Selected extract:

Final pharaoh of the Twenty-third Dynasty of Egypt

Rudamun was the final pharaoh of the Twenty-third Dynasty of Egypt. His titulary simply reads as Usermaatre Setepenamun, Rudamun Meryamun, and excludes the Si-Ese or Netjer-Heqawaset epithets employed by his father and brother.

==Biography==
He was the younger son of Osorkon III, and the brother of Takelot III. He is a poorly attested pharaoh of this dynasty according to Kenneth Kitchen, who credits him with a brief reign of about two to three years due to the few contemporary documents known for him. These include a small amount of decorative work done on the Temple of Osiris Heqadjet, several stone blocks from Medinet Habu, and a vase. In recent years, two fragments of a faience statuette bearing Rudamun's name from Hermopolis have been discovered. This recent discovery suggests that Radamun managed to preserve the unity of his father's large kingdom in Upper Egypt ranging from at least Herakleopolis Magna to Thebes during his brief reign.

Extracted information:

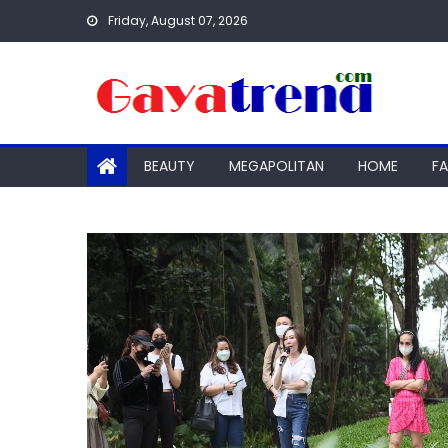
Skip
Friday, August 07, 2026
to
content
BEAUTY
MEGAPOLITAN
HOME
F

Tasks and exercises:
(a) Condense the paragraph of the Rudamun text beginning "He was the younger son" into a short bulleted list that keeps its main facts.
(b) Write out the part of the Rudamun text that opens with the words containing "Rudamun was the" and closes with "father and brother.".
The lines above come from a different source than the text about Rudamun.

Exercise results:
(a)
- Younger son of Osorkon III and brother of Takelot III.
- Poorly attested according to Kenneth Kitchen, who gives him a brief reign of about two to three years because few contemporary documents are known.
- Known evidence: some decorative work on the Temple of Osiris Heqadjet, several stone blocks from Medinet Habu, and a vase.
- Recently, two fragments of a faience statuette bearing his name were found at Hermopolis.
- This find suggests he kept his father's large Upper Egyptian kingdom united, from at least Herakleopolis Magna to Thebes, during his brief reign.

(b)
Rudamun was the final pharaoh of the Twenty-third Dynasty of Egypt. His titulary simply reads as Usermaatre Setepenamun, Rudamun Meryamun, and excludes the Si-Ese or Netjer-Heqawaset epithets employed by his father and brother.